By R. Friedman
Many diet plans are counterproductive to weight management. Too often they encourage dieters to concentrate on counting calories and neglect the role of exercise. This is a mistake. Less than five percent of dieters lose weight and keep it off.
Quick diet plans fool your body into thinking it’s starving, so it slows down metabolism in order to conserve fat. Consequently, you lose a lot of water, some fat, and a disproportionate amount of muscle. Since fat can only be burned by active muscle tissue, this type of dieting actually helps deplete a valuable fat-burning resource. Fat cells, also, never die. They just shrink.
When you stop starving yourself, those shrunken fat cells start sucking up all that fat real fast and you gain back more fat than ever and the proportion for active, fat-burning muscles will be lower than ever.
Fortunately, exercise counteracts this diet-related decrease in metabolism.

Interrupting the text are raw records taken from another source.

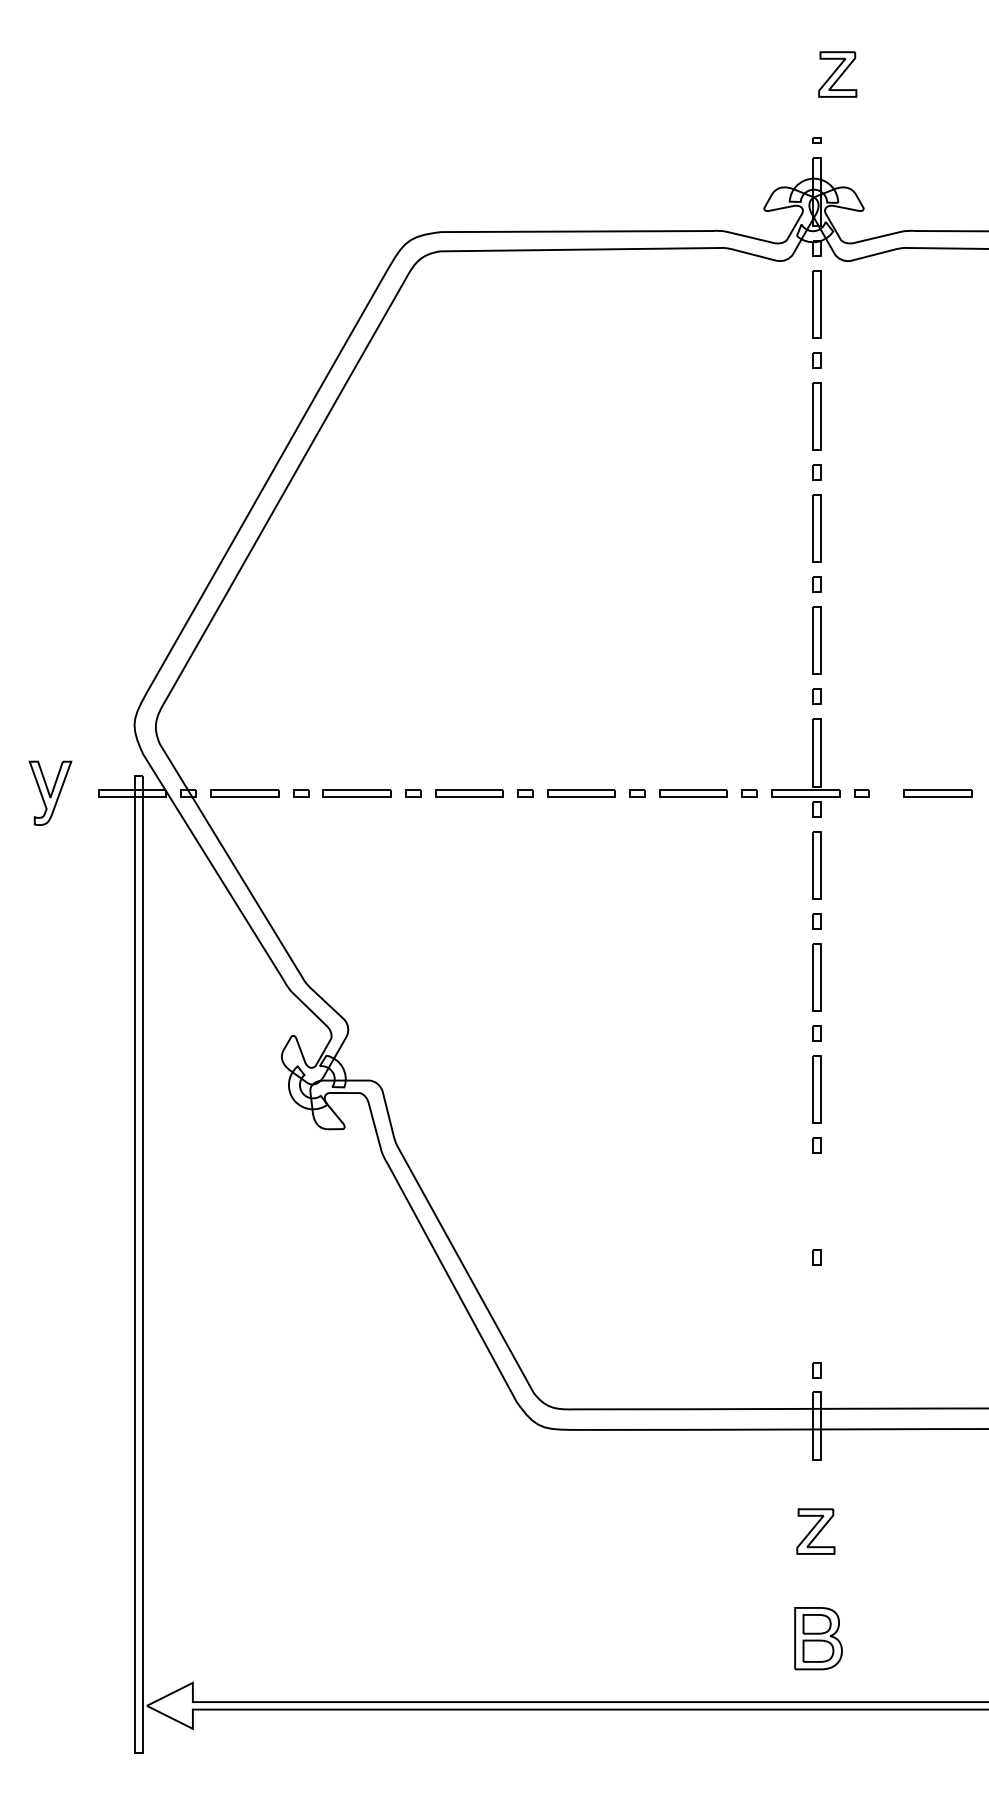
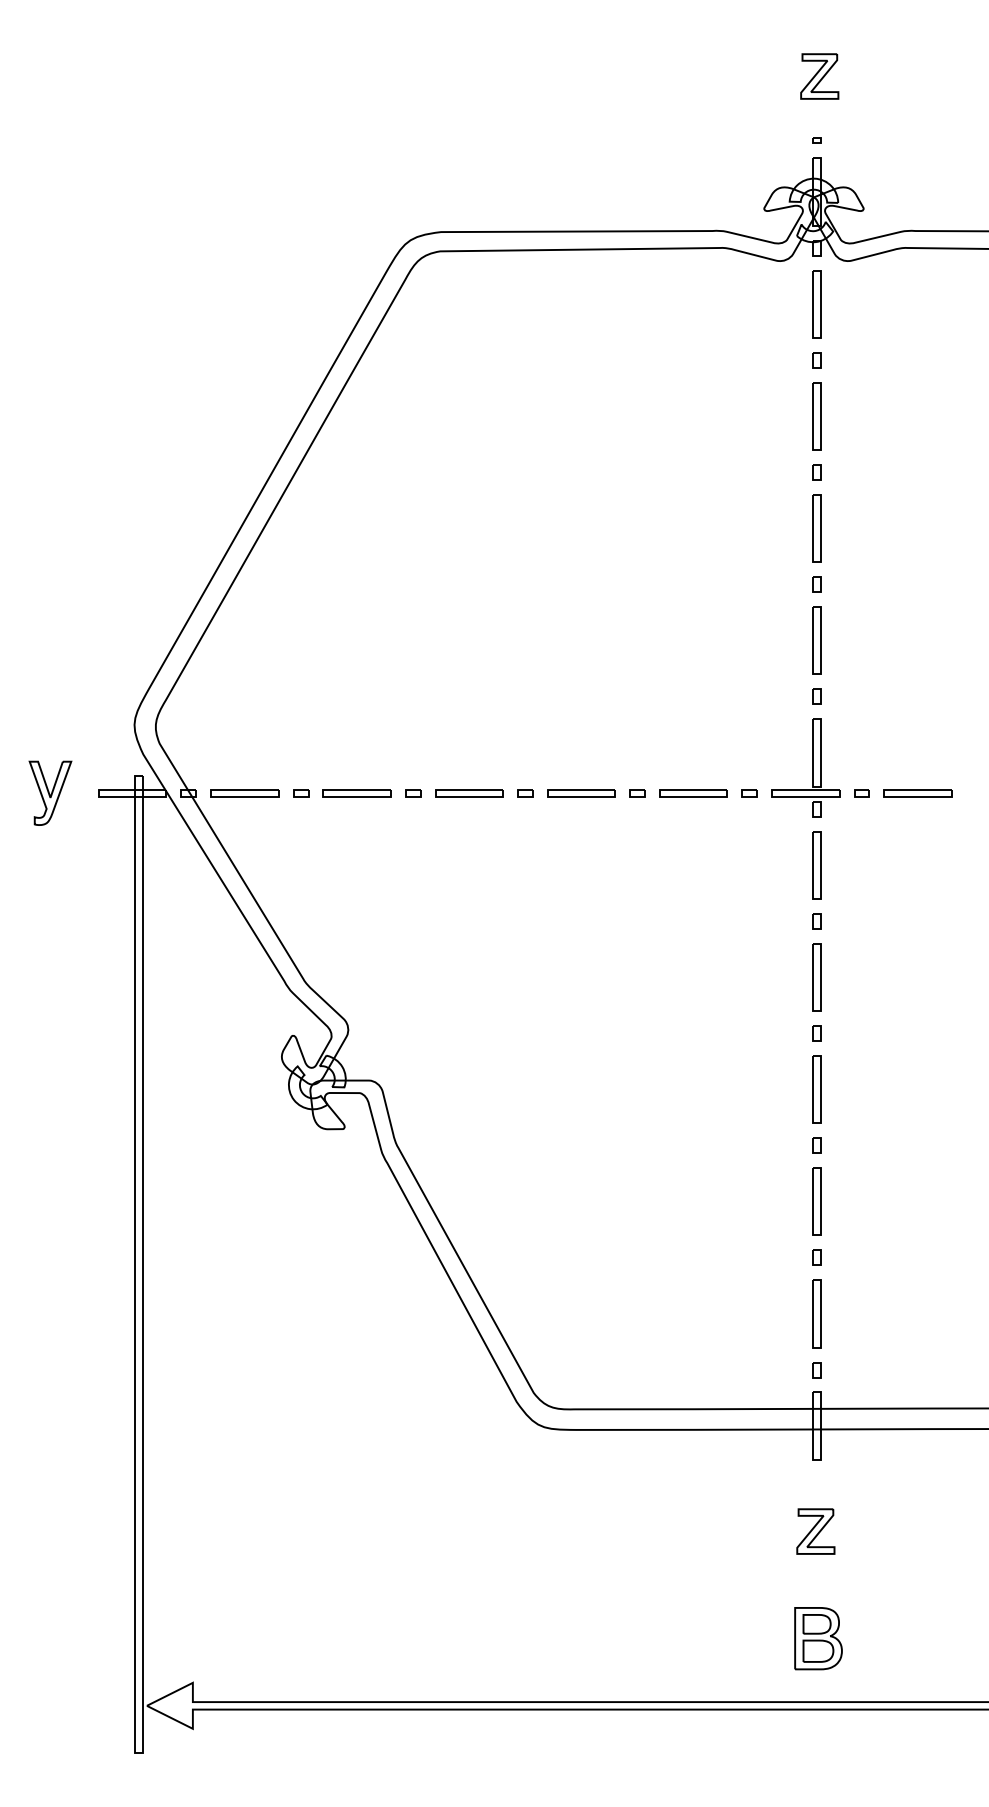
part at (837, 74) position: (837, 74) -> (819, 76)
part at (937, 793) position: (937, 793) -> (917, 793)
part at (816, 1201): none -> present
part at (816, 1313): none -> present
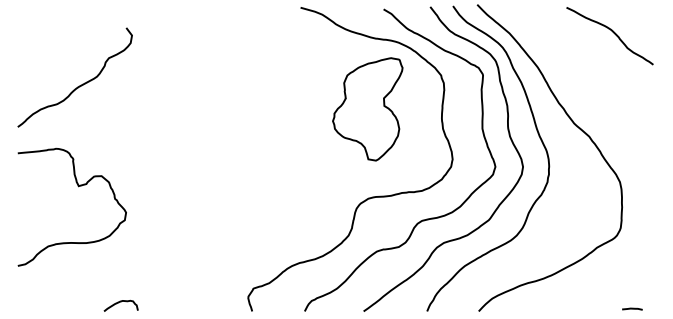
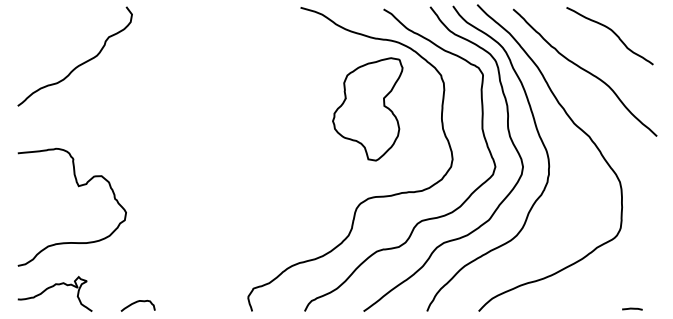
curve at (584, 71): none -> present
curve at (79, 85) position: (79, 85) -> (79, 64)
curve at (52, 287): none -> present
curve at (118, 303) position: (118, 303) -> (135, 303)
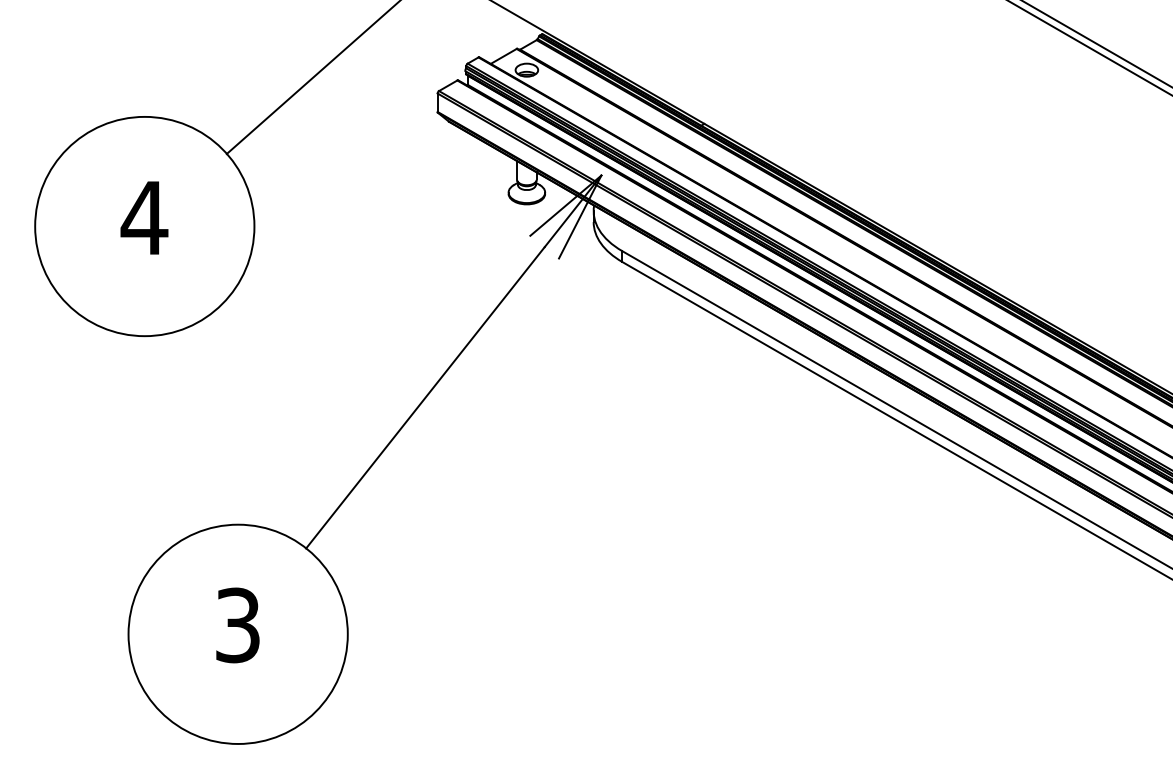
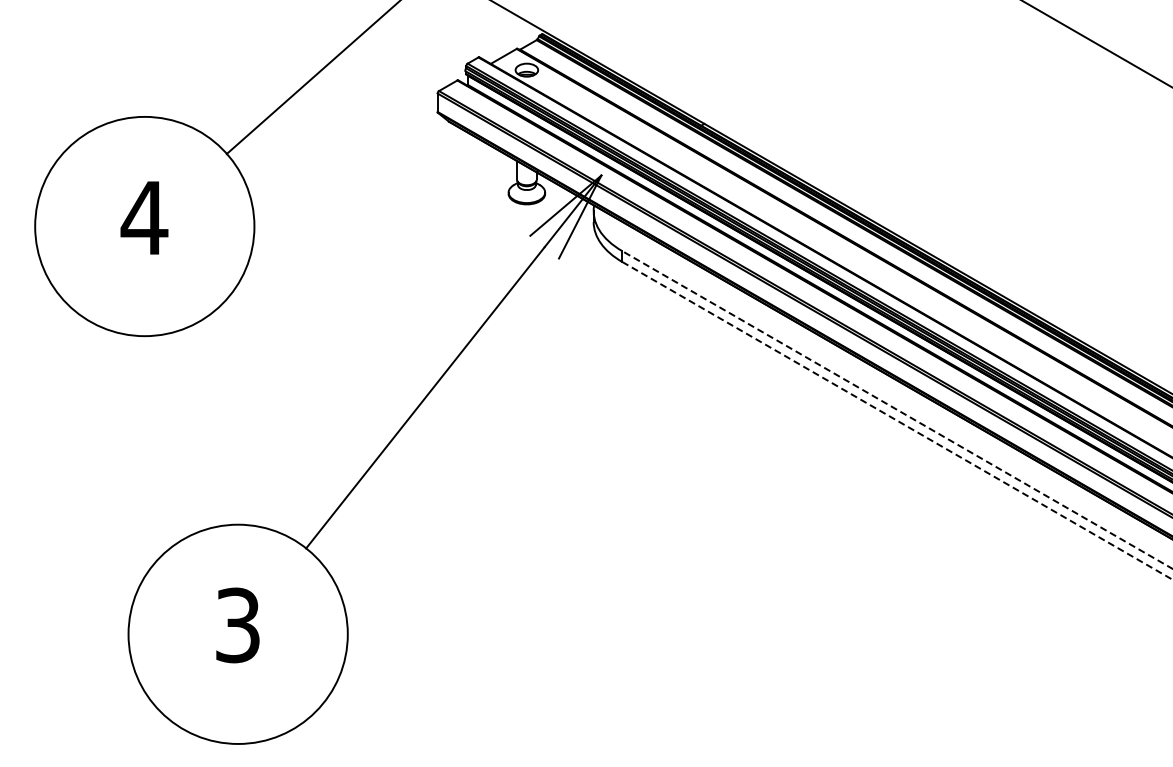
line at (1089, 48): present -> none
line at (897, 410): solid -> dashed
line at (897, 420): solid -> dashed
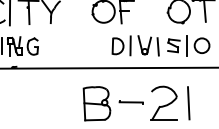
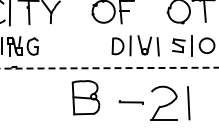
part at (188, 45) position: (188, 45) -> (193, 45)
line at (109, 68): solid -> dashed
part at (96, 103) position: (96, 103) -> (85, 97)
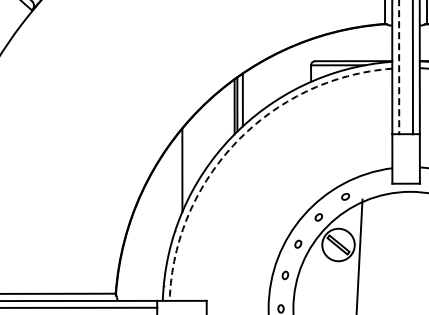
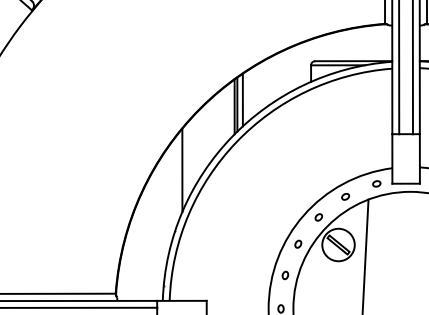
line at (399, 67): dashed -> solid
arc at (236, 142): dashed -> solid
part at (376, 183): none -> present
line at (359, 255) position: (359, 255) -> (365, 255)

It also contributes to the negative calorie balance necessary to bring your body composition (proportion of fat) back to normal. Don’t be discouraged by charts that show how many calories various forms of exercise burn off. It’s an easy excuse to justify inactivity or downright laziness. Remember: that extra fat was probably accumulated over a long period of time. It should be taken off in the same manner, no more than two pounds per week. The cumulative effects of exercise over a period of time can be very significant.
For example, one pound of fat equals 3500 calories. To lose that pound, you must eat less, exercise more, or do a combination of both. You could lose that pound of fat in about 23 days by jogging 30 minutes at five miles per hour every other day. Or, you could eliminate 150 calories (one can of soda) each day, for the same period of time.
But there’s an even better way. By combining the jogging and cutting out 300 calories each day, the pound will be lost in just 7 days. In six months, that means a loss of 26 pounds; in a year, 52 pounds. Not too shabby. The point is, that except for very obese people, vigorous exercise, plus a slight modification of diet (less fat and sugar), can usually take care of excess weight (fat) problems.
More importantly, when exercising, weight is taken off slowly while the amount of active, fat-burning muscle tissue is increasing. This process will help the body sustain a more reasonable body composition at any age.
Remember that there is no substitute for good nutrition. It should always complement your total body fitness program.